It is, after, all the largest of its kind in Colorado Springs. Built in 1955, and enlarged between 1985 and ’86, and renovated and expanded again in 2014, it boasts four keyboards and 88 pipes, including a large set of trumpet pipes, that give it a stereo sound in the church.

Chamber Orchestra of the Springs will kick off its 2021-2022 season with “Organ Spectacular VI” Sunday at First United. The organ concerts began in 2015 as a way to showcase some of the more than 400 compositions written for an organ and orchestra. Since then, the Chamber and many of the Springs’ organists have performed major works by Guilmant, Saint-Saëns, Schwantner, Handel, Barber, Albinoni, Respighi and others. The series also featured music director Thomas Wilson’s arrangement of Widor’s “Toccata from Symphony No. 5.” A video of the performance has secured 20,000 views on YouTube, and they’ve received requests for the arrangement from groups around the world.

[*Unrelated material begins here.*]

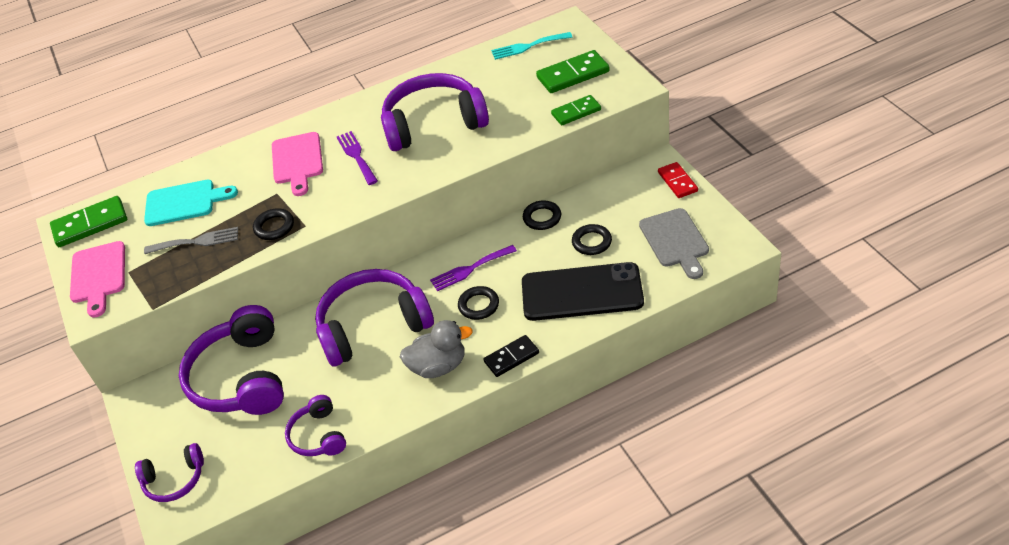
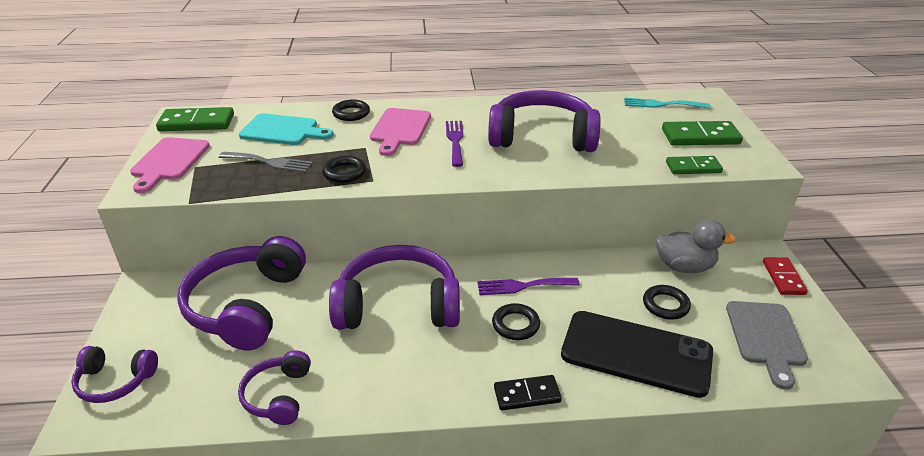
camera: 15 degrees right, 10 degrees down
(438, 366) = (442, 372): grey duck -> grey duck (684, 267)
(542, 218) = (619, 263): black ring -> black ring (351, 113)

“This concert in our series has grown beyond our dreams, as many of these works are rarely performed because of the requirement to have a space with an outstanding organ that can also hold an orchestra,” said Chamber Orchestra of the Springs orchestra manager Pam Chaddon. “We’d be missing out on some of music’s grandest repertoire by not exploring some of these works in a concert setting.”

This year’s concert will feature four works for organ and orchestra, including the world premiere of organist and composer Roderick Gorby’s “An American Tone Poem.” The piece, commissioned by the orchestra, answers Gorby’s self-imposed question: What kind of place is America?

“The basis for the composition is the tune for ‘America the Beautiful,’” said Gorby, a longtime organist who moved here three years ago and is the organist at First Presbyterian Church.

“The answer to that question is America is a rambunctious and exciting and free place where people can be themselves and be without self-consciousness.”

This will be his first time playing the organ at First United.

“With the organ, bigger is better,” Gorby said. “The organ is like a virtual orchestra.”

Sunday’s concert also will feature Paul Hindemith’s “Kammermusik No. 7,” with organist Simon Jacobs; Padre Bicajo’s “Concerto for Violin and Organ,” with organist Eric Wicks and violinist Elisa Wicks; and Charles-Marie Widor’s “Symphony for organ and orchestra in G minor, op. 42,” with organist Joseph Galema.

“The Chamber Orchestra tries to find hidden gems and voices that have not been heard,” Chaddon said. “There’s all this repertoire and nobody’s playing it. That’s the Chamber’s job.”